=== Begin Enclosure ===
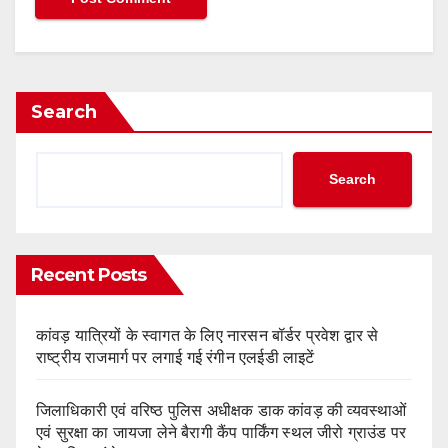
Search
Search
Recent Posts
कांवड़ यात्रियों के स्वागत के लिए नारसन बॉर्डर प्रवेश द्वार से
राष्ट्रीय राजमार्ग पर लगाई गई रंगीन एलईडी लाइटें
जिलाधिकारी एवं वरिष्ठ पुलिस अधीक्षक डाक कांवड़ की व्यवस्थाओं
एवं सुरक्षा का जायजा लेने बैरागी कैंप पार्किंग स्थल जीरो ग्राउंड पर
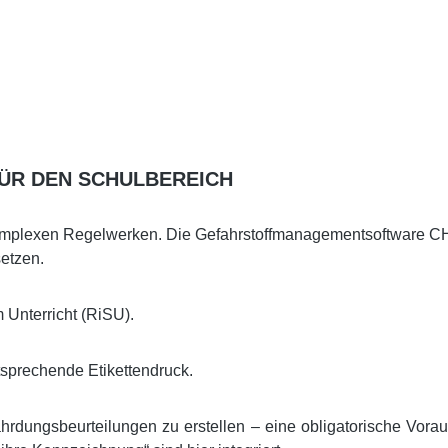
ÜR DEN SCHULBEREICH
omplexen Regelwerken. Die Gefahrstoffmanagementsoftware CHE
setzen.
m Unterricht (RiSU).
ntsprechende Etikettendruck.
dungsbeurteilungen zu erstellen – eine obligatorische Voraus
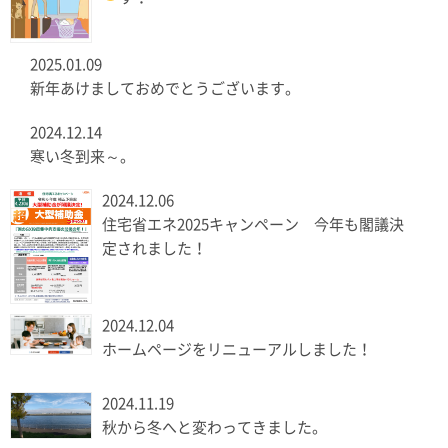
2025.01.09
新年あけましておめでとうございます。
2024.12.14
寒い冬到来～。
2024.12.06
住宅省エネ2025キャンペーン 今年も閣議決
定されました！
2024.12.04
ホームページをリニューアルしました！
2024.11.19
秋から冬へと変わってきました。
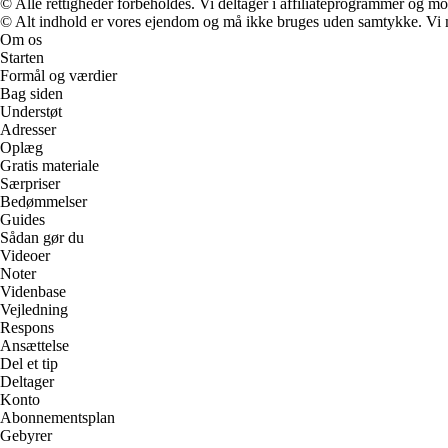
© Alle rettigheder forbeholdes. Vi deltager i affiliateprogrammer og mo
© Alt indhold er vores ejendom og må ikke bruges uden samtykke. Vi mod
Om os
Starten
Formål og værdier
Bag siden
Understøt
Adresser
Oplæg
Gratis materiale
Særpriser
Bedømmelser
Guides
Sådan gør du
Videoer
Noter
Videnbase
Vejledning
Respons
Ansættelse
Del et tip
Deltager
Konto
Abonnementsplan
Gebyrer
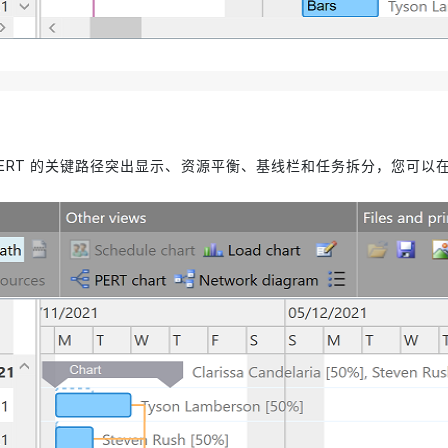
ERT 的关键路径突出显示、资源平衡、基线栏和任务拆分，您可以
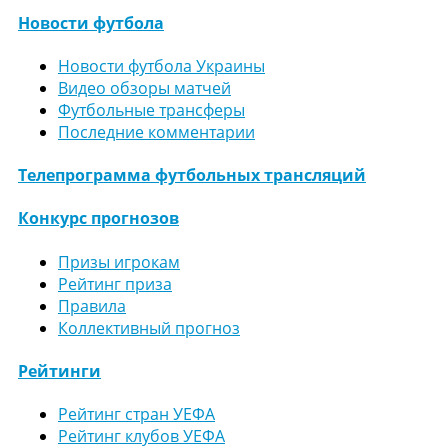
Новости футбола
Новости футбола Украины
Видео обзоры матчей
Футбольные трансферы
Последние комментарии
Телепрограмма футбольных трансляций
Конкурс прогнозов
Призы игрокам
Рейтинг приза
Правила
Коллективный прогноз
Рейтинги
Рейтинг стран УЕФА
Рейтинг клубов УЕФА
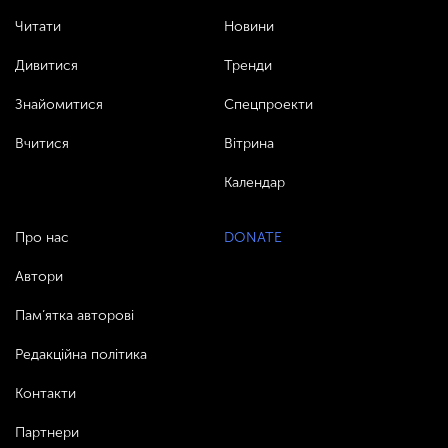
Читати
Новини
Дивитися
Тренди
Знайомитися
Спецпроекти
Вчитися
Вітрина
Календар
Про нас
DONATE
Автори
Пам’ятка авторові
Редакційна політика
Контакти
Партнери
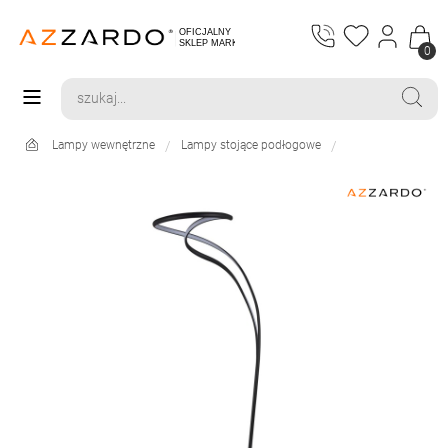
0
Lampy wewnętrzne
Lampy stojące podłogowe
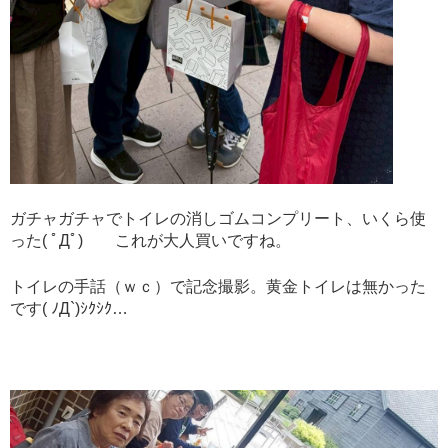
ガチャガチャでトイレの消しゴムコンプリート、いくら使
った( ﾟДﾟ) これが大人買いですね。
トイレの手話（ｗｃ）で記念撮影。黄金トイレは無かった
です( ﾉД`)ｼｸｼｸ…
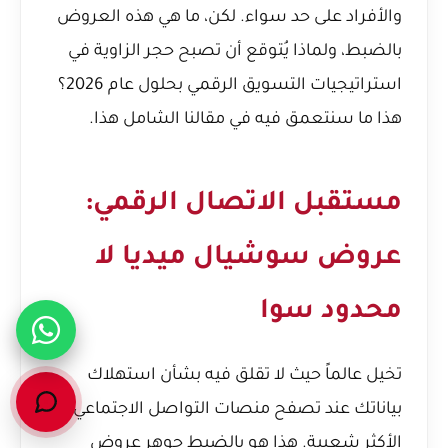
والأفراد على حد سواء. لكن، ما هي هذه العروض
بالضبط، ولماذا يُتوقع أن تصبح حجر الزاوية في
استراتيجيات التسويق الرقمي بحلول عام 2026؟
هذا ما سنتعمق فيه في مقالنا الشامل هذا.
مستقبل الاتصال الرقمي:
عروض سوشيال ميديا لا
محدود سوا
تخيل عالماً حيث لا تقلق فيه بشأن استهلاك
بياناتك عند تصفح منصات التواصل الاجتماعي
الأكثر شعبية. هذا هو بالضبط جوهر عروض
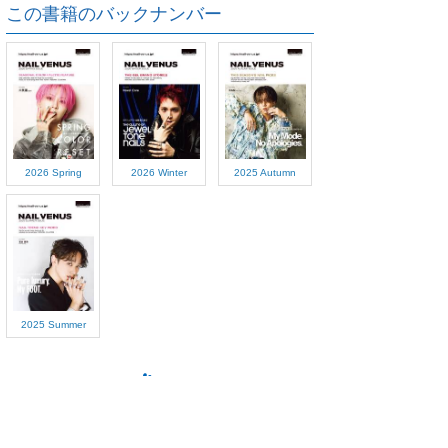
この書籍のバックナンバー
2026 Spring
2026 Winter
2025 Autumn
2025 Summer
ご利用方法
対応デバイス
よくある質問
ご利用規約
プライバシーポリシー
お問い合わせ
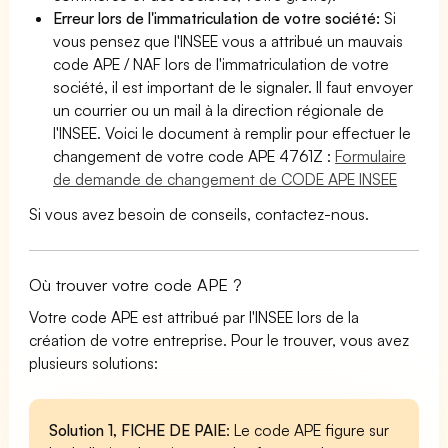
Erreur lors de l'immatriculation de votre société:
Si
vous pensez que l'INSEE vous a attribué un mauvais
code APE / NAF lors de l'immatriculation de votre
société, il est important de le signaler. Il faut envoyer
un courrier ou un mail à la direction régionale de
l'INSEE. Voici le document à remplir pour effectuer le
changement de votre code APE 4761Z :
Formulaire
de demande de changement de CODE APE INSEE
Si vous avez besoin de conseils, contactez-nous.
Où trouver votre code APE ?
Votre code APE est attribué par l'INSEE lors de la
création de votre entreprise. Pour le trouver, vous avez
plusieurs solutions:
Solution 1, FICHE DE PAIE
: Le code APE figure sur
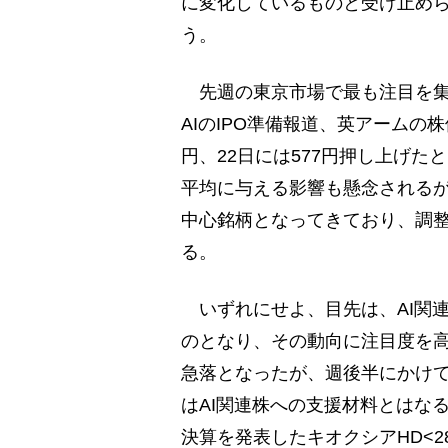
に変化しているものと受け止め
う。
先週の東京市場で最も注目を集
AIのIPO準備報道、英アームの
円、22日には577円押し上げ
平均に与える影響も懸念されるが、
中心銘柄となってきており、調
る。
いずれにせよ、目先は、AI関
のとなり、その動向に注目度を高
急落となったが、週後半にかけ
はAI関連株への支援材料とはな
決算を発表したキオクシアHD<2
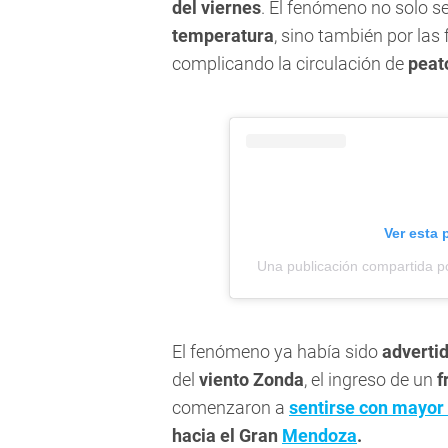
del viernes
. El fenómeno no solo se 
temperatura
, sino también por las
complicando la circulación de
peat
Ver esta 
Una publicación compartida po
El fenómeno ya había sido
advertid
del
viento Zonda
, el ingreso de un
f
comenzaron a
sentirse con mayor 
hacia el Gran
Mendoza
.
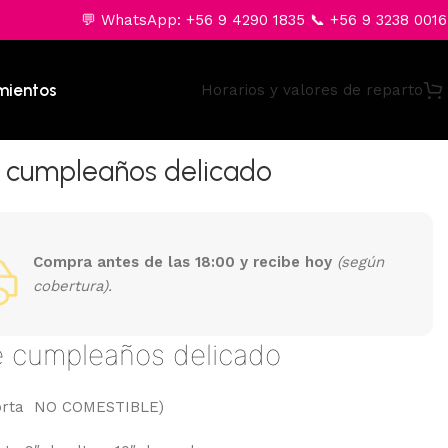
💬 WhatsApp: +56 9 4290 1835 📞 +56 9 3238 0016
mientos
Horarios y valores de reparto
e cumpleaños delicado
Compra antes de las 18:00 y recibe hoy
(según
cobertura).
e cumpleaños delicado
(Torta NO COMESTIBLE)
=== End Enclosure ===
* [Task description]:
Could you reproduce the text of every entry with each "Search" replaced by "Find", changing nothing else and leaving out the pictures?

* [Solution for this exercise]:
Find
Find
Recent Posts
कांवड़ यात्रियों के स्वागत के लिए नारसन बॉर्डर प्रवेश द्वार से
राष्ट्रीय राजमार्ग पर लगाई गई रंगीन एलईडी लाइटें
जिलाधिकारी एवं वरिष्ठ पुलिस अधीक्षक डाक कांवड़ की व्यवस्थाओं
एवं सुरक्षा का जायजा लेने बैरागी कैंप पार्किंग स्थल जीरो ग्राउंड पर
ÜR DEN SCHULBEREICH
omplexen Regelwerken. Die Gefahrstoffmanagementsoftware CHE
setzen.
m Unterricht (RiSU).
ntsprechende Etikettendruck.
dungsbeurteilungen zu erstellen – eine obligatorische Voraus
2025.01.09
新年あけましておめでとうございます。
2024.12.14
寒い冬到来～。
2024.12.06
住宅省エネ2025キャンペーン 今年も閣議決
定されました！
2024.12.04
ホームページをリニューアルしました！
2024.11.19
秋から冬へと変わってきました。
© Alle rettigheder forbeholdes. Vi deltager i affiliateprogrammer og mo
© Alt indhold er vores ejendom og må ikke bruges uden samtykke. Vi mod
Om os
Starten
Formål og værdier
Bag siden
Understøt
Adresser
Oplæg
Gratis materiale
Særpriser
Bedømmelser
Guides
Sådan gør du
Videoer
Noter
Videnbase
Vejledning
Respons
Ansættelse
Del et tip
Deltager
Konto
Abonnementsplan
Gebyrer
ERT 的关键路径突出显示、资源平衡、基线栏和任务拆分，您可以
Новости футбола
Новости футбола Украины
Видео обзоры матчей
Футбольные трансферы
Последние комментарии
Телепрограмма футбольных трансляций
Конкурс прогнозов
Призы игрокам
Рейтинг приза
Правила
Коллективный прогноз
Рейтинги
Рейтинг стран УЕФА
Рейтинг клубов УЕФА
Читати
Новини
Дивитися
Тренди
Знайомитися
Спецпроекти
Вчитися
Вітрина
Календар
Про нас
DONATE
Автори
Пам’ятка авторові
Редакційна політика
Контакти
Партнери
0
Lampy wewnętrzne
Lampy stojące podłogowe
ガチャガチャでトイレの消しゴムコンプリート、いくら使
った( ﾟДﾟ) これが大人買いですね。
トイレの手話（ｗｃ）で記念撮影。黄金トイレは無かった
です( ﾉД`)ｼｸｼｸ…
والأفراد على حد سواء. لكن، ما هي هذه العروض
بالضبط، ولماذا يُتوقع أن تصبح حجر الزاوية في
استراتيجيات التسويق الرقمي بحلول عام 2026؟
هذا ما سنتعمق فيه في مقالنا الشامل هذا.
مستقبل الاتصال الرقمي:
عروض سوشيال ميديا لا
محدود سوا
تخيل عالماً حيث لا تقلق فيه بشأن استهلاك
بياناتك عند تصفح منصات التواصل الاجتماعي
الأكثر شعبية. هذا هو بالضبط جوهر عروض
この書籍のバックナンバー
2026 Spring
2026 Winter
2025 Autumn
2025 Summer
ご利用方法
対応デバイス
よくある質問
ご利用規約
プライバシーポリシー
お問い合わせ
Erreur lors de l'immatriculation de votre société:
Si
vous pensez que l'INSEE vous a attribué un mauvais
code APE / NAF lors de l'immatriculation de votre
société, il est important de le signaler. Il faut envoyer
un courrier ou un mail à la direction régionale de
l'INSEE. Voici le document à remplir pour effectuer le
changement de votre code APE 4761Z :
Formulaire
de demande de changement de CODE APE INSEE
Si vous avez besoin de conseils, contactez-nous.
Où trouver votre code APE ?
Votre code APE est attribué par l'INSEE lors de la
création de votre entreprise. Pour le trouver, vous avez
plusieurs solutions:
Solution 1, FICHE DE PAIE
: Le code APE figure sur
に変化しているものと受け止め
う。
先週の東京市場で最も注目を集
AIのIPO準備報道、英アームの
円、22日には577円押し上げ
平均に与える影響も懸念されるが、
中心銘柄となってきており、調
る。
いずれにせよ、目先は、AI関
のとなり、その動向に注目度を高
急落となったが、週後半にかけ
はAI関連株への支援材料とはな
決算を発表したキオクシアHD<2
del viernes
. El fenómeno no solo se 
temperatura
, sino también por las
complicando la circulación de
peat
Ver esta 
Una publicación compartida po
El fenómeno ya había sido
advertid
del
viento Zonda
, el ingreso de un
f
comenzaron a
sentirse con mayor 
hacia el Gran
Mendoza
.
💬 WhatsApp: +56 9 4290 1835 📞 +56 9 3238 0016
mientos
Horarios y valores de reparto
e cumpleaños delicado
Compra antes de las 18:00 y recibe hoy
(según
cobertura).
e cumpleaños delicado
(Torta NO COMESTIBLE)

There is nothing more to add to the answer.